Engineers at Metaparent company of Facebook, revealed how they were able to offer free memory using a software solution called Transparent Memory Offloading (TMO).
now part of Linux kernel and, in a nutshell, automatically offloads the data to other storage layers (eg Samsung’s CX memory expander) that are less expensive and more energy efficient than memory.
The savings are significant; TMO has been running on millions of Facebook servers for over a year, saving up to nearly a third of memory per server. While this is likely to be negligible on dozens or even hundreds of servers, FacebookThe immense scale of the company presents a unique challenge.
Analysis: Facebook’s gigantic appetite for RAM
The world’s largest social network has nearly three billion monthly active users and millions of servers spread across 21 locations across the globe. If each server has 128 GB of RAM on average, that would equate to 256 million GB (or 256 PB) of HIT which, at an average cost of $4 per GB (DDR4 ECC RAM), equates to about $1 billion worth of memory. This assumes that Facebook has at least two million servers (the Facebook blog cited “millions of servers” as early as July 2018), with the actual number likely much higher.

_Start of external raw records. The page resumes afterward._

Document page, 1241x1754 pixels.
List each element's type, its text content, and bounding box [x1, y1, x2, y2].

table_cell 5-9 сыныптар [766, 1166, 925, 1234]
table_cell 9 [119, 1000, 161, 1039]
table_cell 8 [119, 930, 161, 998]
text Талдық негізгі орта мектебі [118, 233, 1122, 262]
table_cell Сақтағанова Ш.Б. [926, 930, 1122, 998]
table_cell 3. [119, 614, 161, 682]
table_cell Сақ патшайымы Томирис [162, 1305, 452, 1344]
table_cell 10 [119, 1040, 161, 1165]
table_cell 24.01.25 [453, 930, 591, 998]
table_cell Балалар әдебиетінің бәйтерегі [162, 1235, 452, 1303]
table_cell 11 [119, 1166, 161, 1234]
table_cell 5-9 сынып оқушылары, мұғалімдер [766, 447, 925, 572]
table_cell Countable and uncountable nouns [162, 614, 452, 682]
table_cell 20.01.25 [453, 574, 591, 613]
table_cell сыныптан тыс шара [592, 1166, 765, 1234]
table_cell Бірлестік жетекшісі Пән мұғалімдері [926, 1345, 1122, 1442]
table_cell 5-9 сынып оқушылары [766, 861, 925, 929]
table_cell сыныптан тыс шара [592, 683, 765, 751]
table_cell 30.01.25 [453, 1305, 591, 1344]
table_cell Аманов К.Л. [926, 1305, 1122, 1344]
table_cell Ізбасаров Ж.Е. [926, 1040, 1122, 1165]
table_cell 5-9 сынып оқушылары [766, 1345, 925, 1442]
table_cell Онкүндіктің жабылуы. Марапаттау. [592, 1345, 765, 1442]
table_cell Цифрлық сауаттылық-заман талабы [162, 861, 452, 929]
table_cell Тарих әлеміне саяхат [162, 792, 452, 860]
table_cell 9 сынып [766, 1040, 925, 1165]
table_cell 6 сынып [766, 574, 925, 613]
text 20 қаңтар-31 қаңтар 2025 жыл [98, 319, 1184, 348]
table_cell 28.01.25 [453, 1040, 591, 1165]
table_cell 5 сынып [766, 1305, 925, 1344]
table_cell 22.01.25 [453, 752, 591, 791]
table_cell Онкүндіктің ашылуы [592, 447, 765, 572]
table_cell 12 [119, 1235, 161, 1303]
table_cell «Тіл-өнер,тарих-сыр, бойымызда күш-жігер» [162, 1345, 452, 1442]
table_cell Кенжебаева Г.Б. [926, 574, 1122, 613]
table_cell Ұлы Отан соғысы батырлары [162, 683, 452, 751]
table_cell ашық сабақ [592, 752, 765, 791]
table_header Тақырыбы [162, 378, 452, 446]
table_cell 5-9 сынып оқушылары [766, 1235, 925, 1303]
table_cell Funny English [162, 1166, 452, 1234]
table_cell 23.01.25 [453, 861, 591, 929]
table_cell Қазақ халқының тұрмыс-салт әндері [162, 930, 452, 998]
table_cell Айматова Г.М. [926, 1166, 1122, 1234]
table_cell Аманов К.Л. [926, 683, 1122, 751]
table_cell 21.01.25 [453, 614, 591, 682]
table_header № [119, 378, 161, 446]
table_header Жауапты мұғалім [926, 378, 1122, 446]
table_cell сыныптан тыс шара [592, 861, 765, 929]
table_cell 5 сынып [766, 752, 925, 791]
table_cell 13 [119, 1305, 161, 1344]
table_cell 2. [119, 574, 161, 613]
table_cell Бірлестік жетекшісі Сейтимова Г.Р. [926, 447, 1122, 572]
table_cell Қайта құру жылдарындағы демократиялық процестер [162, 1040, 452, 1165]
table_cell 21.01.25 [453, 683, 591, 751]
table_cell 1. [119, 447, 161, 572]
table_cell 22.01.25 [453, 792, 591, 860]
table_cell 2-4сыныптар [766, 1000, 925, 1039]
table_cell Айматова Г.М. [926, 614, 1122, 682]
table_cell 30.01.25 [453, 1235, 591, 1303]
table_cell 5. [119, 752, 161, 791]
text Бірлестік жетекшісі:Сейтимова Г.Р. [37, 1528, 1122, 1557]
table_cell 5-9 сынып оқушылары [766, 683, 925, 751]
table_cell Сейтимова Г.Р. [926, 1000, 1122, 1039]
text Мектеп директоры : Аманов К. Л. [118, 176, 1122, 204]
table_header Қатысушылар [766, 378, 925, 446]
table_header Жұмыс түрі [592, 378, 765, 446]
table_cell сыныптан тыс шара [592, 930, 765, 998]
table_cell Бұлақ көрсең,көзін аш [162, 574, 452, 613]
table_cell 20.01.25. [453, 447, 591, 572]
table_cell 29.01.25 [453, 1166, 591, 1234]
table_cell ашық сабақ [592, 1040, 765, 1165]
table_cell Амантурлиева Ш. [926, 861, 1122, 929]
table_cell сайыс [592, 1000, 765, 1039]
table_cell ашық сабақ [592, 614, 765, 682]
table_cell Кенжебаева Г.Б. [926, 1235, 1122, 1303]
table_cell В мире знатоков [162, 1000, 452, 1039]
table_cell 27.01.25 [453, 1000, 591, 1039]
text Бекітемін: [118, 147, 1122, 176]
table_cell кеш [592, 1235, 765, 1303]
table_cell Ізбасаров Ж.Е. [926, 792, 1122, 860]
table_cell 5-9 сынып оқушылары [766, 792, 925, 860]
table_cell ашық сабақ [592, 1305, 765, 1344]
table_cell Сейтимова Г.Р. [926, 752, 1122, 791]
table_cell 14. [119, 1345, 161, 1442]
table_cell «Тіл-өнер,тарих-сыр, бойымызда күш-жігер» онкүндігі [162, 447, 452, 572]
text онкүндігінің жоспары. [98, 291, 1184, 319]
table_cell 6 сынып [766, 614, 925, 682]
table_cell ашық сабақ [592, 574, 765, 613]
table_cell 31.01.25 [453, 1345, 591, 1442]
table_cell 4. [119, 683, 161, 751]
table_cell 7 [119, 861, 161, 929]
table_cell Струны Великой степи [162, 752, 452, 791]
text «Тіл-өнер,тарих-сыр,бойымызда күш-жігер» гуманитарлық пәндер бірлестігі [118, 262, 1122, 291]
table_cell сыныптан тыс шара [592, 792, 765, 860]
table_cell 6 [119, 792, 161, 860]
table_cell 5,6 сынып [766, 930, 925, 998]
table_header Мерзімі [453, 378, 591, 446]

Figures presented by the team working on TMO showed that the cost of memory accounts for a third of the Meta server’s BOM, with compressed RAM and SSD accounting for less than 11%. More worryingly, the cost burden of RAM (as a percentage of total infrastructure) has more than doubled since Facebook launched its first generation of servers (it is currently on its fourth).
Adopting TMO has some disadvantages; most notably, a degradation in performance. But the gains in terms of power and memory savings far outweigh the downsides and future iterations combined with hardware improvements (e.g. SSD or CXL) will offer more mitigation.